Start of Input records
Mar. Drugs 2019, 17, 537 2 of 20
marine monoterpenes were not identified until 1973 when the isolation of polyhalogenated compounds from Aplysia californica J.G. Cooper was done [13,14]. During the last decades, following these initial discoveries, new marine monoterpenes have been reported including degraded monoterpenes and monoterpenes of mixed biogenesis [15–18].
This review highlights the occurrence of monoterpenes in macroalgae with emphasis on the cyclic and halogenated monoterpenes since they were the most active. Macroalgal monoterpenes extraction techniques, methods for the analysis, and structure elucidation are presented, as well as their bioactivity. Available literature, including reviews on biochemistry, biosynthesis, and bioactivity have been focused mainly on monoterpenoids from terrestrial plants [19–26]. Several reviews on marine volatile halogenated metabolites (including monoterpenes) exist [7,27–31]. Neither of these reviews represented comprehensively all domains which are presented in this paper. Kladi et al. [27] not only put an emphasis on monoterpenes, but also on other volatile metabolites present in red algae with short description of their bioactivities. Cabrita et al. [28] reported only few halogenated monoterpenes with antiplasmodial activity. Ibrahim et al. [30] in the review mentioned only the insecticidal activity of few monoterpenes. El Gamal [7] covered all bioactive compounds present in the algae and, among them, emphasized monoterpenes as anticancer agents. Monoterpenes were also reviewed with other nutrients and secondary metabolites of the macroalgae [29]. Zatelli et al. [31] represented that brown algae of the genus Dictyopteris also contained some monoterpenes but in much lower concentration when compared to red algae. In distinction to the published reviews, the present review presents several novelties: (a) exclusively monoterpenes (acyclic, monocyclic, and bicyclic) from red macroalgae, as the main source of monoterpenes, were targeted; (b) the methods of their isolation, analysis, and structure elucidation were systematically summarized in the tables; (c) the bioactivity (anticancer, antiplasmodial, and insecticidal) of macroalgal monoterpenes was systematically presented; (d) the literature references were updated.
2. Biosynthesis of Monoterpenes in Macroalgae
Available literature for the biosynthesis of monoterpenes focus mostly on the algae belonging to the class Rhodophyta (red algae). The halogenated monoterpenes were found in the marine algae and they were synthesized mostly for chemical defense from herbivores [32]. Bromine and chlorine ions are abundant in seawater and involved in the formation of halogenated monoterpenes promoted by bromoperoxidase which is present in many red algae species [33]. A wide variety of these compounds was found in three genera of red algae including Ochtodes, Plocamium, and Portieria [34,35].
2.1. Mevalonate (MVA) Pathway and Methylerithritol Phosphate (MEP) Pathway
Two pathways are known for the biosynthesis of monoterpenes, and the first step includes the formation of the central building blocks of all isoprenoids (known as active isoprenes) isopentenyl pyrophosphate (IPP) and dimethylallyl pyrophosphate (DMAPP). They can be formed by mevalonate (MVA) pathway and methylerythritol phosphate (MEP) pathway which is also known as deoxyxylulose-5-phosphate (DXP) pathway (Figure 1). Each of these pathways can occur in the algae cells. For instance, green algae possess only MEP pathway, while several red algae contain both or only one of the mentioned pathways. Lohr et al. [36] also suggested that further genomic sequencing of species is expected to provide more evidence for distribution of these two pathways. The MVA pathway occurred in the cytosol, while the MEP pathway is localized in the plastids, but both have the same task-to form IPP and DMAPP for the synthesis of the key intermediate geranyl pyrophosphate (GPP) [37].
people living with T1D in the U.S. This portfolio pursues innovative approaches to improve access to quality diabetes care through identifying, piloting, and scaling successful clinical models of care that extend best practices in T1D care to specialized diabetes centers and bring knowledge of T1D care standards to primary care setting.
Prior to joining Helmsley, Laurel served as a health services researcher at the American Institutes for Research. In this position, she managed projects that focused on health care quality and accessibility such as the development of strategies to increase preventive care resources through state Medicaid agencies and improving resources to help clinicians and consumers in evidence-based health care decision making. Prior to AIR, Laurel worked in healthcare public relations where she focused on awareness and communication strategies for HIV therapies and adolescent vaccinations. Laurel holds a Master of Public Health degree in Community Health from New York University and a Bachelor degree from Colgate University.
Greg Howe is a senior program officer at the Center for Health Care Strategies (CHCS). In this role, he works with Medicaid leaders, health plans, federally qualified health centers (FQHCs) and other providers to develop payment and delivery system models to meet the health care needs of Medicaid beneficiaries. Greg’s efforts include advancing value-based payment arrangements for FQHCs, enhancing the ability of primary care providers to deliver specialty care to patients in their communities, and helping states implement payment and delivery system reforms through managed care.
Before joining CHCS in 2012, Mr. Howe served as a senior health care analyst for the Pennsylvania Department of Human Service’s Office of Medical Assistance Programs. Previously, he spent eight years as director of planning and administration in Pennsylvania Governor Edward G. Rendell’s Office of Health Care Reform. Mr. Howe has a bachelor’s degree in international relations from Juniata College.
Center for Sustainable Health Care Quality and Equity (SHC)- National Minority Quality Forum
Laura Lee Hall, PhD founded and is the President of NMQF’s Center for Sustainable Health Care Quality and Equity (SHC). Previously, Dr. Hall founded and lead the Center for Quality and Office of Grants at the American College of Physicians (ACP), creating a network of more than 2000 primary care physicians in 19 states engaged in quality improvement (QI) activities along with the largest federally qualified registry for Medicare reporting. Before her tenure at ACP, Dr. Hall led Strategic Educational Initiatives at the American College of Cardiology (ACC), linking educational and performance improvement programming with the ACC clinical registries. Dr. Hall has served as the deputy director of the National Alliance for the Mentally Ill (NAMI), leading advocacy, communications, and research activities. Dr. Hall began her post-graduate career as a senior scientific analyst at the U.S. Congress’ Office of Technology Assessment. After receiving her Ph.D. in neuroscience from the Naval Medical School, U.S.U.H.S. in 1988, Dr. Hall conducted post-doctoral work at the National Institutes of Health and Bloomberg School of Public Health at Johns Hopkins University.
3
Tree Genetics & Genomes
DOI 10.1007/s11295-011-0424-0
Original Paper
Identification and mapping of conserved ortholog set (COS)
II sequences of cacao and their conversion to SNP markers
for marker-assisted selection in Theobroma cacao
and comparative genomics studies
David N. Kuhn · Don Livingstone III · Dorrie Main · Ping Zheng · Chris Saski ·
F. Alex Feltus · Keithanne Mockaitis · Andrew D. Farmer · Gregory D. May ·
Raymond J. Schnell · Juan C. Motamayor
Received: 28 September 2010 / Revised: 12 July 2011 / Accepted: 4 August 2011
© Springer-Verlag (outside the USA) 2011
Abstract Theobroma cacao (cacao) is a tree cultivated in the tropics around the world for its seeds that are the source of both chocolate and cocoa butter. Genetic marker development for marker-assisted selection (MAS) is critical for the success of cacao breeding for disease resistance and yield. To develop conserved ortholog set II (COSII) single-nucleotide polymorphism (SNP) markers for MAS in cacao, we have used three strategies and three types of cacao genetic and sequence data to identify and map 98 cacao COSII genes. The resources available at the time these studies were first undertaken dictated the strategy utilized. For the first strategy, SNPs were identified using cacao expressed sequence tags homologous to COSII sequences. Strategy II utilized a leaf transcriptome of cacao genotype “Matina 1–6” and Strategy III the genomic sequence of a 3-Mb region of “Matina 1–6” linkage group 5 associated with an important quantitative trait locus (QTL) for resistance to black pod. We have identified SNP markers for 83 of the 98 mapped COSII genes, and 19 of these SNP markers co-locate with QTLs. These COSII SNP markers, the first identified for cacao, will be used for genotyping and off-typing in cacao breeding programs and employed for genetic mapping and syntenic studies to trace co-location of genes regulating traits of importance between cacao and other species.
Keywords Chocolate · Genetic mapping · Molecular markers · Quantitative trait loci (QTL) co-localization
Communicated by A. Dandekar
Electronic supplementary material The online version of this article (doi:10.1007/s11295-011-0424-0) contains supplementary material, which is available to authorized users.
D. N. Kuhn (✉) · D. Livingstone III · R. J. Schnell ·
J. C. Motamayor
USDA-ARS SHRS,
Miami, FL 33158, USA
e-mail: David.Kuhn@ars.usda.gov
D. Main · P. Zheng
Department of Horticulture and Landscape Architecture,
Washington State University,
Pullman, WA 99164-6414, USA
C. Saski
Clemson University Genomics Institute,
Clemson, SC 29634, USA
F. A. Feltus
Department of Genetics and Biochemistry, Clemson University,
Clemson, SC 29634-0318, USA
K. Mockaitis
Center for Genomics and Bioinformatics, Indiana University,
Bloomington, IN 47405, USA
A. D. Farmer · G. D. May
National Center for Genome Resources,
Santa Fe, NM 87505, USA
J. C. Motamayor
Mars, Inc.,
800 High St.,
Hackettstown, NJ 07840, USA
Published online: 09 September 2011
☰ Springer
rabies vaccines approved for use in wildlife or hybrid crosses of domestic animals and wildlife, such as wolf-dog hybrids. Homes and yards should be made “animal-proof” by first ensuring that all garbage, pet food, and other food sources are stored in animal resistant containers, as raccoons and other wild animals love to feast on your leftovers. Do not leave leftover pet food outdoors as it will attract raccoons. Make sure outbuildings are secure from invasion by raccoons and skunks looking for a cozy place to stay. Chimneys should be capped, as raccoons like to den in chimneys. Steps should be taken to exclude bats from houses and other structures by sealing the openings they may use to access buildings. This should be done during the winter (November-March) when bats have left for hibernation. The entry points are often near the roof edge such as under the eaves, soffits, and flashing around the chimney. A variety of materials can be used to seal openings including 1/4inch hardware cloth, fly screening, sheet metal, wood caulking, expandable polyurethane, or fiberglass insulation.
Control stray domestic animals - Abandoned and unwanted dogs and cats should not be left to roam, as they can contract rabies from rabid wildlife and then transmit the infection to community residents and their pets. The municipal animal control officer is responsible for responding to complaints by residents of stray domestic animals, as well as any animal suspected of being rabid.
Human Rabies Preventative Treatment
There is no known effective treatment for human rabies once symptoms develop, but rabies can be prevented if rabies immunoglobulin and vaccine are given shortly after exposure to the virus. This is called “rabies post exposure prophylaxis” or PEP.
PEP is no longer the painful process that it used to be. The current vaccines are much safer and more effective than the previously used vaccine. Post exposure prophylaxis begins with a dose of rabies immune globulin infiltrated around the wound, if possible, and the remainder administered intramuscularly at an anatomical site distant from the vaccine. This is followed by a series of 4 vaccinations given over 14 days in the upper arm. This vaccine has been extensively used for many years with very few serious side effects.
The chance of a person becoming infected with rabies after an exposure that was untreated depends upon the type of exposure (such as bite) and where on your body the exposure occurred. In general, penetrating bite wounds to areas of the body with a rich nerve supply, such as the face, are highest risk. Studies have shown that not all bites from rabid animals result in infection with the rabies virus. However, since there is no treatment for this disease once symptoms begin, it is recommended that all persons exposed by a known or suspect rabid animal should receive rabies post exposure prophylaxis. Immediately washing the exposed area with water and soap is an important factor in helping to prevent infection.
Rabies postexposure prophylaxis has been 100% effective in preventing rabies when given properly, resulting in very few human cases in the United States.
End of Input records
What is needed is every line of the records above that contains the word "Saski".

David N. Kuhn · Don Livingstone III · Dorrie Main · Ping Zheng · Chris Saski ·
C. Saski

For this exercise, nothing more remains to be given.